(Continuación)
Eran las 9 de la noche. El sol, que todavía no se había ocultado entre las montañas, lanzaba rayos anaranjados por entre las rendijas de la persiana a medio bajar. Aquel año la primavera apenas había durado un par de semanas, y los últimos días fríos de invierno se habían visto atropellados por la furia de un verano repentino que no se iría hasta varios meses más tarde.
Él seguía de pie, tembloroso e incrédulo, mirándose en el espejo oxidado de la entrada. A través de la ventana, a lo lejos, se escuchaba una música tranquila y amable, new age, que seguramente provenía de algún vecino. Buscó con el oído la procedencia de la melodía y la siguió, meciéndose gozoso de acorde en acorde como si acabara de descubrir una maravilla nunca antes vista.
Se sentó en la silla de su escritorio, en la que solía escribir hace tiempo, cuando todavía no se había secado. Examinó pausadamente lo que tantas veces le había servido de plataforma para escapar. Todo seguía en el mismo lugar en el que lo había dejado; el ordenador a la distancia justa del borde de la mesa, los libros a medio leer a la derecha, exactamente a dos palmos y medio del ordenador para poder estirar los brazos de vez en cuando. Eso es al menos lo que decía a quienes le preguntaban acerca de por qué ese orden tan estricto de la mesa, aunque en realidad lo que le gustaba era poder hacer, durante sus sesiones de escritura, pequeños descansos tocando la madera de la mesa sin que ningún obstáculo se entrometiera, sintiendo bajo las yemas de los dedos la mesa fría y plana como un astronauta que regresa de un viaje por la ingravidez del cosmos y posa de nuevo sus pies sobre tierra firme.

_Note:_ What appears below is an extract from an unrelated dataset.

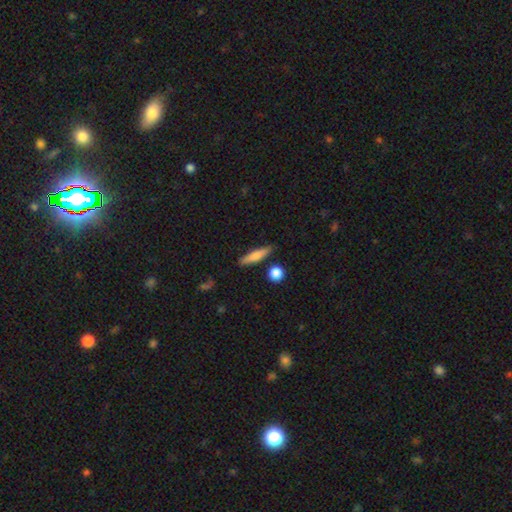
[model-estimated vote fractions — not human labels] This is likely a smooth galaxy (69%). How rounded: clearly cigar-shaped (80%). Merging: clearly none (85%).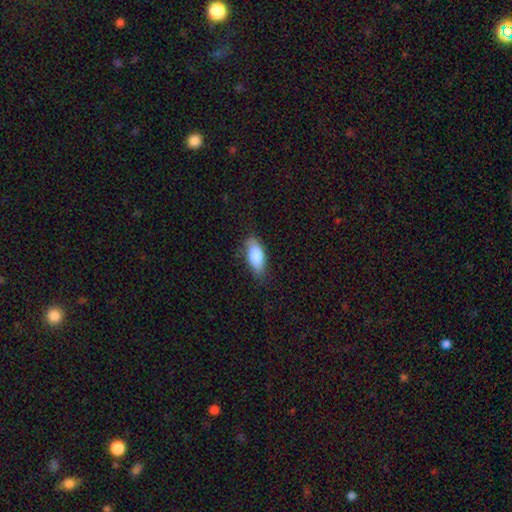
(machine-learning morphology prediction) Smooth or featured? Predicted: smooth (p=0.84). How rounded? Predicted: in between (p=0.85). Merging? Predicted: none (p=0.77).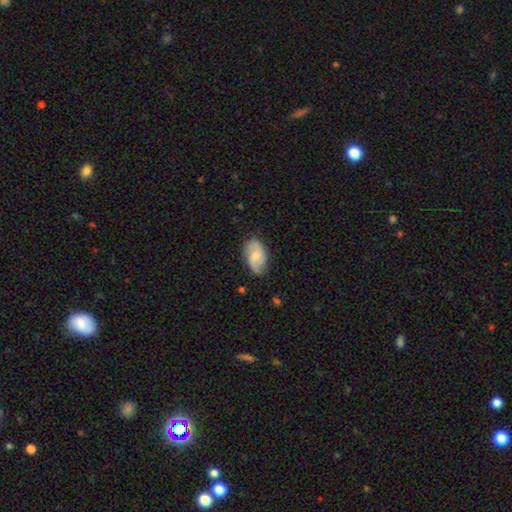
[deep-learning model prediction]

Miró los destellos que se colaban por la ventana y subió lentamente la persiana. Oteó el horizonte durante unos minutos, recordando cuántas veces lo había hecho en el pasado desde ese mismo lugar. Era su manera de despegarse del suelo, elevarse sobre el muro opaco de lo inmediato y lanzar su mente hacia los rincones de lo oculto.
Fue consciente del tiempo que hacía que no escribía una sola palabra, y reflexionó sobre ello durante un largo rato. Voces ahogadas gritaban dentro de su cabeza. ¿Por qué había dejado de escribir? Para alguien que valora las palabras por encima de todo, dejar de escribir había supuesto dejar de ver y de verse a sí mismo, dejar de hablar, de expresarse, quizás de sentir. Siguió pensando, buscando razones, sintiendo viejas emociones abandonadas que le impulsaban a seguir avanzando en su búsqueda.

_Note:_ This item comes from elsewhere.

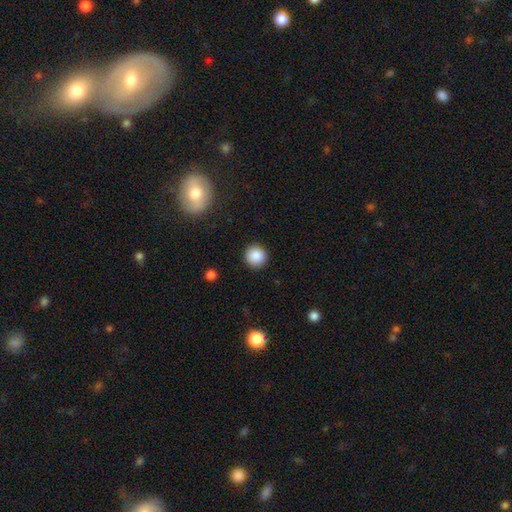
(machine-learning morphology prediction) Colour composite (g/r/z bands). It shows a smooth galaxy with no disk features (87%) that is round (94%). Merging: none (92%).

Quizás simplemente se había secado, pensando que no tenía nada que contar. Quizás, como Jep Gambardella en La Gran Belleza, no tenía ya nada que decir ante la convicción de habitar en un mundo decadente y superficial. Quizás se había rendido, presa del miedo al dolor y a seguir lastimándose al mirar hacia su interior.
Recordó entonces que, algún tiempo atrás, hubo quien, en un bar oscuro, pasada esa hora maldita a partir de la cual sólo quedan personas auténticas en los garitos, le dijo:
- Yo sé lo que te pasa: alguien te ha robado las palabras.
Reflexionó, quizás era cierto. Le vino a la mente la respuesta que dio entonces a su interlocutor: hace mucho tiempo, sabedor de que eran su más preciado tesoro quiso ofrecerlas como ofrenda a alguien a quien valoró demasiado. El gesto no fue correspondido, pues el destinatario no supo valorarlo a él ni a su tesoro. En aquel instante se creyó derrotado, el dolor se apoderó de su alma y la quebró, robando la vida de lo cotidiano de sus días. Pasaron los meses y olvidó cómo volar cada noche con la mujer que amaba. Pero desgraciadamente también olvidó cómo hacerlo sin ella. Dejó de mirarse al espejo, decidió no cuidarse, perdió el sentido de seguir buscando su lugar en el universo. Un ladrón de palabras había lanzado una maldición sobre él que le impedía ver, sentir y expresar. Lo había desconectado del mundo.